The benefits, though, of giving it up are as immediate as the feelings of withdrawal. As with any addiction, it is necessary to retrain your brain, to conceive the world anew. This is something that becomes clear when reading Staff and Davis's book, that curing burnout means reconceptualizing how you want to live and work and being open to the fact that you don't need to be progressing all the time, you don't need to be on. (One of the chapters is titled, "You Are Not a Lightbulb," except maybe you are because if you're on all the time, you too will burn out. Anyway.)

One of the more insidious aspects of the millennial burnout conversation is the ways in which it's become another way to sell things to millennials: things like meditation apps and relaxation pods and, well, maybe cabin getaways in the woods. It's an issue because, if the problem causing millennial burnout is capitalism, how could the answer to that problem ever be to spend more money? And the answer is that it's not, of course. Neither Staff nor I am suggesting that the only way to get rid of your digital addiction or devotion to working late into the night is to spend a weekend at a beautifully appointed cabin in the woods. Though it certainly isn't a bad way to disrupt your routine; as Staff said, "Quitting cold turkey anything is really difficult, but if you can replace a bad habit with a slightly better one, then great. Getaway is one example of this. We're not telling you to move to the woods and grow your own rutabagas. Go for a weekend. We challenge you to lock up your phone, not use WiFi."

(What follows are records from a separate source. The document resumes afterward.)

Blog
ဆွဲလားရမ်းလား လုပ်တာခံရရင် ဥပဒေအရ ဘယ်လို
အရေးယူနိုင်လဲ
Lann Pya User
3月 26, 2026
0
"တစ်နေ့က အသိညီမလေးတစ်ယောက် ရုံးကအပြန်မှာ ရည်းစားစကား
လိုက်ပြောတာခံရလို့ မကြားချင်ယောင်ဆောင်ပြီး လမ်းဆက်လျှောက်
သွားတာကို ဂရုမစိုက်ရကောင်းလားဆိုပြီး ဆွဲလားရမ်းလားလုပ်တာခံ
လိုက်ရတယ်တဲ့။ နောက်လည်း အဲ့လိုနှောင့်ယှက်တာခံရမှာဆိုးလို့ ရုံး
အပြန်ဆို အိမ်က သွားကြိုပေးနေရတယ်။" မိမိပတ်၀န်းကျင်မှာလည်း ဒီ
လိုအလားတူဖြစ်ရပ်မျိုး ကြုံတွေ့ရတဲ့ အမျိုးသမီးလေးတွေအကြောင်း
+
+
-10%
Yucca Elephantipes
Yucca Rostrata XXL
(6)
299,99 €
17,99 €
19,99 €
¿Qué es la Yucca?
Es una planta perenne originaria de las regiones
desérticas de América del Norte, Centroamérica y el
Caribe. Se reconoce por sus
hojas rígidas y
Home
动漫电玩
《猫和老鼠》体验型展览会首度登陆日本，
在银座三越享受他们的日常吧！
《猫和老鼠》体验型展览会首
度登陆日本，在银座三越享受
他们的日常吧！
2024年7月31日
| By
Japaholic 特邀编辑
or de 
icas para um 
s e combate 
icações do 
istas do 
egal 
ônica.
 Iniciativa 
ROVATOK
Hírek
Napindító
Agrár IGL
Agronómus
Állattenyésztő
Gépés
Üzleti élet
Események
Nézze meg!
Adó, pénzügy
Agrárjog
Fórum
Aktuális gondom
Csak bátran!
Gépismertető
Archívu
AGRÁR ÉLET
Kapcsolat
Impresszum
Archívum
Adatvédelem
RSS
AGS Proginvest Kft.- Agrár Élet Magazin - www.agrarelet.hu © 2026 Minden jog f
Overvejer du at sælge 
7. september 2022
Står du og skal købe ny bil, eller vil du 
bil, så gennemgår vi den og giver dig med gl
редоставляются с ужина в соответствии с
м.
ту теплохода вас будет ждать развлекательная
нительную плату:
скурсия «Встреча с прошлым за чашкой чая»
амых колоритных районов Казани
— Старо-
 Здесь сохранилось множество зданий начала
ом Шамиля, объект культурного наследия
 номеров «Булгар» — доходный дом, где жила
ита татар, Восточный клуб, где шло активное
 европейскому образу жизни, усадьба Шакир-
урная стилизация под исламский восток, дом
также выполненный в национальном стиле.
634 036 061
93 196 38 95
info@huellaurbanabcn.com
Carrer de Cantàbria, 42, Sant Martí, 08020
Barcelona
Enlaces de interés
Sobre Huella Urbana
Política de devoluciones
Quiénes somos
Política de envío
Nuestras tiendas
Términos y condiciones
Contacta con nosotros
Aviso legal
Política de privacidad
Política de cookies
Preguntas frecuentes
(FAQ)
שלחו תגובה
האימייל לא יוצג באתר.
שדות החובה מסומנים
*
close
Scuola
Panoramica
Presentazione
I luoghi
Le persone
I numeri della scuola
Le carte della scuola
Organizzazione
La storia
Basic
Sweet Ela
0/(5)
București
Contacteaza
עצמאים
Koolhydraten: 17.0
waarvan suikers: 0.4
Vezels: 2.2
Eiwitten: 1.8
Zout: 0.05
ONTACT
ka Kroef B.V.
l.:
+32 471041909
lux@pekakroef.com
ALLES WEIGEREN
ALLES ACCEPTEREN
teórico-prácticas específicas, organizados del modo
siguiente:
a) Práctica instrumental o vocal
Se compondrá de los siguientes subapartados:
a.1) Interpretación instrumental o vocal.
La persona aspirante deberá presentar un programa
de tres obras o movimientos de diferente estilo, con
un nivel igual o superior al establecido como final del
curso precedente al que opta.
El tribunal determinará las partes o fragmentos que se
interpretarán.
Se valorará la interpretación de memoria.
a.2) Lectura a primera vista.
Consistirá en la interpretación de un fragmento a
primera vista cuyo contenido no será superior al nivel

What the Getaway philosophy is more about, though, and what the book (which is a lot more affordable than a weekend away!) makes clear is that changing your life, steering clear of screens, and avoiding burnout, doesn't require you to spend any money, it just requires that you shift your perspective. One way of doing that is learning about the inherited legacy of overworked people who fought for balance, demanding things we've now let slip through our fingers—like weekends off and real vacation time. There is a tradition of structured leisure time, with proscribed days of rest being prioritized in every culture in the world, that we shouldn't now ignore just because our phones light up at all hours of the day and night. We should take back these ways of being, turn ourselves off, and be our own cure.

How? Well, start with a small escape. Get up from your desk. Leave your phone behind. And just walk away for a while. The world won't stop turning, but your restless mind might, for a minute, anyway, and maybe more.